» **Set task**
Write out all the entries again, substituting "barcode" for "catalogue / barcode" and leaving everything else as it is.

(Extracted records)
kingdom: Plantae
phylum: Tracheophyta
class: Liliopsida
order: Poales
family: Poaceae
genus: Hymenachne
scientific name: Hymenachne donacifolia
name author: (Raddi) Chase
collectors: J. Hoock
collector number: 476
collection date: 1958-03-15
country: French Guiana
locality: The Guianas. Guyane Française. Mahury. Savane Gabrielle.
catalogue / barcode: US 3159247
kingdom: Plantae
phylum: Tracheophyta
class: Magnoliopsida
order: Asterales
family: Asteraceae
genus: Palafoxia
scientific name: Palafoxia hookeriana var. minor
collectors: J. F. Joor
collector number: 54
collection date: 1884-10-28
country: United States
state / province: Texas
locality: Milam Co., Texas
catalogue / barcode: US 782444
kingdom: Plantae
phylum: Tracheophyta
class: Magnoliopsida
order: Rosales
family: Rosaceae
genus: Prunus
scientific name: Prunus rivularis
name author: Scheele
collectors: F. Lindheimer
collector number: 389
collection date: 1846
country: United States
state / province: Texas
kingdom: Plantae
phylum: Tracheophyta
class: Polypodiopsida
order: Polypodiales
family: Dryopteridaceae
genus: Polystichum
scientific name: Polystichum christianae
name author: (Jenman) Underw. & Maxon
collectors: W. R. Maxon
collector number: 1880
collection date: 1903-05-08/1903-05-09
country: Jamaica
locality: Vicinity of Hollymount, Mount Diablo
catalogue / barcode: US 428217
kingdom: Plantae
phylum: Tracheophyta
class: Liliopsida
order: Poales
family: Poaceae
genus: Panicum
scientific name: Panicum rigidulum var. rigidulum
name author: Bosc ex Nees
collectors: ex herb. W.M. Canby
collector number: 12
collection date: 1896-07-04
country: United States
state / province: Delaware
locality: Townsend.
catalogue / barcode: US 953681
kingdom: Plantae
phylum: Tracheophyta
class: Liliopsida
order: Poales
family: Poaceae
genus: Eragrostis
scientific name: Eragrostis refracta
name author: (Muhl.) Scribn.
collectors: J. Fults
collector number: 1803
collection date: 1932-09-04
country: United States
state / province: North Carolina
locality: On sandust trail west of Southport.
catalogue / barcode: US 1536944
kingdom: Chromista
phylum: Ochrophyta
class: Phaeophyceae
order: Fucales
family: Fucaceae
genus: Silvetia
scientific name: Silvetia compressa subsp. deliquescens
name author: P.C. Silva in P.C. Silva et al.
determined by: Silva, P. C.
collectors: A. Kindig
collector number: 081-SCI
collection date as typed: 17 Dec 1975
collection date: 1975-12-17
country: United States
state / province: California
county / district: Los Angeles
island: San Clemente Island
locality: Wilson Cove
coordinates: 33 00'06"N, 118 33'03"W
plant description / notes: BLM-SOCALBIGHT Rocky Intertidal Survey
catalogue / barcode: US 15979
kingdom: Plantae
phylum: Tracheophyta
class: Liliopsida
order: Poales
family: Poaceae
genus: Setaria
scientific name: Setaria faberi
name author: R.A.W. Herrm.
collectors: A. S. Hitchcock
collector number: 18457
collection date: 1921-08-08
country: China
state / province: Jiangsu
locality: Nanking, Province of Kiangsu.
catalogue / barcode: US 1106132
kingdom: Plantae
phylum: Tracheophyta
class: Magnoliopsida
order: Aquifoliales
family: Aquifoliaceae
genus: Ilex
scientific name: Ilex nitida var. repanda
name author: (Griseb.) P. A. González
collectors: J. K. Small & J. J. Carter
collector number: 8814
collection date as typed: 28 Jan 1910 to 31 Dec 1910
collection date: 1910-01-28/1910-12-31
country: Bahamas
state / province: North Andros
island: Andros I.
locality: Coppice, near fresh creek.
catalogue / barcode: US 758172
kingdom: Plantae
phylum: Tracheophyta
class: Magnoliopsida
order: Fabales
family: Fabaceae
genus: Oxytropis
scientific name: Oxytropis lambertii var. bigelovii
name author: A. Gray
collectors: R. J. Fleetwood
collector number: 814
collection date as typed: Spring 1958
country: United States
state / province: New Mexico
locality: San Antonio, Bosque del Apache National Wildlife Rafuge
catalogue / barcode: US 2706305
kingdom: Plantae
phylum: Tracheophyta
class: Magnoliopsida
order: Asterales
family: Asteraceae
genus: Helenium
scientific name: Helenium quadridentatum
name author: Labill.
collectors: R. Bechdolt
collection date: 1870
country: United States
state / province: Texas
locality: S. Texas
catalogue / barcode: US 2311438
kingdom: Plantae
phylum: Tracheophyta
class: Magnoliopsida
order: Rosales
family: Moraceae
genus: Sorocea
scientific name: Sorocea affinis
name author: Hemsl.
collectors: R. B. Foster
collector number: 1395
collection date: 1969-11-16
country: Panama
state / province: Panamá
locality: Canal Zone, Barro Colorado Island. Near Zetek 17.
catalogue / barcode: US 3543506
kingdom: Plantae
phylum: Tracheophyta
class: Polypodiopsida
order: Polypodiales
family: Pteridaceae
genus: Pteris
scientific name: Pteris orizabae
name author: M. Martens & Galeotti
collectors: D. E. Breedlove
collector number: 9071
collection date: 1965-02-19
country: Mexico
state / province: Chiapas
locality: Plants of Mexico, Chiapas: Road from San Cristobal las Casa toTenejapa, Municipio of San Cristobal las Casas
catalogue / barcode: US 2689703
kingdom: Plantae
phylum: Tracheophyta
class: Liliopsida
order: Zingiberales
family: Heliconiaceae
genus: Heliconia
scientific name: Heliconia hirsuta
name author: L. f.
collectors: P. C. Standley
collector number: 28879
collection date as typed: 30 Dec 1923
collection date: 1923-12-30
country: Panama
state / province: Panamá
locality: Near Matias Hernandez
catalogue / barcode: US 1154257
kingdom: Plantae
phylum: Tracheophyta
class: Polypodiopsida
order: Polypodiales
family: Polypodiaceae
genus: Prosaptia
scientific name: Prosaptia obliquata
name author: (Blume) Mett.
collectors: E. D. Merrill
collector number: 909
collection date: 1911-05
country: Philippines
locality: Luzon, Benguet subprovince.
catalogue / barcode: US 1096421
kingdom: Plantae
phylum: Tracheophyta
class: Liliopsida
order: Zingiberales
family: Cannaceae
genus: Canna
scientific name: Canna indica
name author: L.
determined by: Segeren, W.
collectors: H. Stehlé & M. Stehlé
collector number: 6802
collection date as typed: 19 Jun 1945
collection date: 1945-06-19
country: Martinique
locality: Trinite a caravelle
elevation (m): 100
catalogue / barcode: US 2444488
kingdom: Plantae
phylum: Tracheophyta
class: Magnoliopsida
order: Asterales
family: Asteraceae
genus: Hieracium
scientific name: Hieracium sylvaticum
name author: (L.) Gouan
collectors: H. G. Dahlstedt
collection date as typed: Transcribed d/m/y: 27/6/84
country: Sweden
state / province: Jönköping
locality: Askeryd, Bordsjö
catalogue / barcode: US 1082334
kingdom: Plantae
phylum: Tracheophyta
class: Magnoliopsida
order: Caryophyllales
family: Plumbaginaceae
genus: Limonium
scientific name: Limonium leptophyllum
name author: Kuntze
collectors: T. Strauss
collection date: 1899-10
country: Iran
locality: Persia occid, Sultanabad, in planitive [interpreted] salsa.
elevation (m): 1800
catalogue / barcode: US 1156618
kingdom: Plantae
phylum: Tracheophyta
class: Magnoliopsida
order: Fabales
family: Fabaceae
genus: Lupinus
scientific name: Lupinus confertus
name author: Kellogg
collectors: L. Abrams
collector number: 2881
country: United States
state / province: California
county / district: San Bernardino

» **Answer to this task**
kingdom: Plantae
phylum: Tracheophyta
class: Liliopsida
order: Poales
family: Poaceae
genus: Hymenachne
scientific name: Hymenachne donacifolia
name author: (Raddi) Chase
collectors: J. Hoock
collector number: 476
collection date: 1958-03-15
country: French Guiana
locality: The Guianas. Guyane Française. Mahury. Savane Gabrielle.
barcode: US 3159247
kingdom: Plantae
phylum: Tracheophyta
class: Magnoliopsida
order: Asterales
family: Asteraceae
genus: Palafoxia
scientific name: Palafoxia hookeriana var. minor
collectors: J. F. Joor
collector number: 54
collection date: 1884-10-28
country: United States
state / province: Texas
locality: Milam Co., Texas
barcode: US 782444
kingdom: Plantae
phylum: Tracheophyta
class: Magnoliopsida
order: Rosales
family: Rosaceae
genus: Prunus
scientific name: Prunus rivularis
name author: Scheele
collectors: F. Lindheimer
collector number: 389
collection date: 1846
country: United States
state / province: Texas
kingdom: Plantae
phylum: Tracheophyta
class: Polypodiopsida
order: Polypodiales
family: Dryopteridaceae
genus: Polystichum
scientific name: Polystichum christianae
name author: (Jenman) Underw. & Maxon
collectors: W. R. Maxon
collector number: 1880
collection date: 1903-05-08/1903-05-09
country: Jamaica
locality: Vicinity of Hollymount, Mount Diablo
barcode: US 428217
kingdom: Plantae
phylum: Tracheophyta
class: Liliopsida
order: Poales
family: Poaceae
genus: Panicum
scientific name: Panicum rigidulum var. rigidulum
name author: Bosc ex Nees
collectors: ex herb. W.M. Canby
collector number: 12
collection date: 1896-07-04
country: United States
state / province: Delaware
locality: Townsend.
barcode: US 953681
kingdom: Plantae
phylum: Tracheophyta
class: Liliopsida
order: Poales
family: Poaceae
genus: Eragrostis
scientific name: Eragrostis refracta
name author: (Muhl.) Scribn.
collectors: J. Fults
collector number: 1803
collection date: 1932-09-04
country: United States
state / province: North Carolina
locality: On sandust trail west of Southport.
barcode: US 1536944
kingdom: Chromista
phylum: Ochrophyta
class: Phaeophyceae
order: Fucales
family: Fucaceae
genus: Silvetia
scientific name: Silvetia compressa subsp. deliquescens
name author: P.C. Silva in P.C. Silva et al.
determined by: Silva, P. C.
collectors: A. Kindig
collector number: 081-SCI
collection date as typed: 17 Dec 1975
collection date: 1975-12-17
country: United States
state / province: California
county / district: Los Angeles
island: San Clemente Island
locality: Wilson Cove
coordinates: 33 00'06"N, 118 33'03"W
plant description / notes: BLM-SOCALBIGHT Rocky Intertidal Survey
barcode: US 15979
kingdom: Plantae
phylum: Tracheophyta
class: Liliopsida
order: Poales
family: Poaceae
genus: Setaria
scientific name: Setaria faberi
name author: R.A.W. Herrm.
collectors: A. S. Hitchcock
collector number: 18457
collection date: 1921-08-08
country: China
state / province: Jiangsu
locality: Nanking, Province of Kiangsu.
barcode: US 1106132
kingdom: Plantae
phylum: Tracheophyta
class: Magnoliopsida
order: Aquifoliales
family: Aquifoliaceae
genus: Ilex
scientific name: Ilex nitida var. repanda
name author: (Griseb.) P. A. González
collectors: J. K. Small & J. J. Carter
collector number: 8814
collection date as typed: 28 Jan 1910 to 31 Dec 1910
collection date: 1910-01-28/1910-12-31
country: Bahamas
state / province: North Andros
island: Andros I.
locality: Coppice, near fresh creek.
barcode: US 758172
kingdom: Plantae
phylum: Tracheophyta
class: Magnoliopsida
order: Fabales
family: Fabaceae
genus: Oxytropis
scientific name: Oxytropis lambertii var. bigelovii
name author: A. Gray
collectors: R. J. Fleetwood
collector number: 814
collection date as typed: Spring 1958
country: United States
state / province: New Mexico
locality: San Antonio, Bosque del Apache National Wildlife Rafuge
barcode: US 2706305
kingdom: Plantae
phylum: Tracheophyta
class: Magnoliopsida
order: Asterales
family: Asteraceae
genus: Helenium
scientific name: Helenium quadridentatum
name author: Labill.
collectors: R. Bechdolt
collection date: 1870
country: United States
state / province: Texas
locality: S. Texas
barcode: US 2311438
kingdom: Plantae
phylum: Tracheophyta
class: Magnoliopsida
order: Rosales
family: Moraceae
genus: Sorocea
scientific name: Sorocea affinis
name author: Hemsl.
collectors: R. B. Foster
collector number: 1395
collection date: 1969-11-16
country: Panama
state / province: Panamá
locality: Canal Zone, Barro Colorado Island. Near Zetek 17.
barcode: US 3543506
kingdom: Plantae
phylum: Tracheophyta
class: Polypodiopsida
order: Polypodiales
family: Pteridaceae
genus: Pteris
scientific name: Pteris orizabae
name author: M. Martens & Galeotti
collectors: D. E. Breedlove
collector number: 9071
collection date: 1965-02-19
country: Mexico
state / province: Chiapas
locality: Plants of Mexico, Chiapas: Road from San Cristobal las Casa toTenejapa, Municipio of San Cristobal las Casas
barcode: US 2689703
kingdom: Plantae
phylum: Tracheophyta
class: Liliopsida
order: Zingiberales
family: Heliconiaceae
genus: Heliconia
scientific name: Heliconia hirsuta
name author: L. f.
collectors: P. C. Standley
collector number: 28879
collection date as typed: 30 Dec 1923
collection date: 1923-12-30
country: Panama
state / province: Panamá
locality: Near Matias Hernandez
barcode: US 1154257
kingdom: Plantae
phylum: Tracheophyta
class: Polypodiopsida
order: Polypodiales
family: Polypodiaceae
genus: Prosaptia
scientific name: Prosaptia obliquata
name author: (Blume) Mett.
collectors: E. D. Merrill
collector number: 909
collection date: 1911-05
country: Philippines
locality: Luzon, Benguet subprovince.
barcode: US 1096421
kingdom: Plantae
phylum: Tracheophyta
class: Liliopsida
order: Zingiberales
family: Cannaceae
genus: Canna
scientific name: Canna indica
name author: L.
determined by: Segeren, W.
collectors: H. Stehlé & M. Stehlé
collector number: 6802
collection date as typed: 19 Jun 1945
collection date: 1945-06-19
country: Martinique
locality: Trinite a caravelle
elevation (m): 100
barcode: US 2444488
kingdom: Plantae
phylum: Tracheophyta
class: Magnoliopsida
order: Asterales
family: Asteraceae
genus: Hieracium
scientific name: Hieracium sylvaticum
name author: (L.) Gouan
collectors: H. G. Dahlstedt
collection date as typed: Transcribed d/m/y: 27/6/84
country: Sweden
state / province: Jönköping
locality: Askeryd, Bordsjö
barcode: US 1082334
kingdom: Plantae
phylum: Tracheophyta
class: Magnoliopsida
order: Caryophyllales
family: Plumbaginaceae
genus: Limonium
scientific name: Limonium leptophyllum
name author: Kuntze
collectors: T. Strauss
collection date: 1899-10
country: Iran
locality: Persia occid, Sultanabad, in planitive [interpreted] salsa.
elevation (m): 1800
barcode: US 1156618
kingdom: Plantae
phylum: Tracheophyta
class: Magnoliopsida
order: Fabales
family: Fabaceae
genus: Lupinus
scientific name: Lupinus confertus
name author: Kellogg
collectors: L. Abrams
collector number: 2881
country: United States
state / province: California
county / district: San Bernardino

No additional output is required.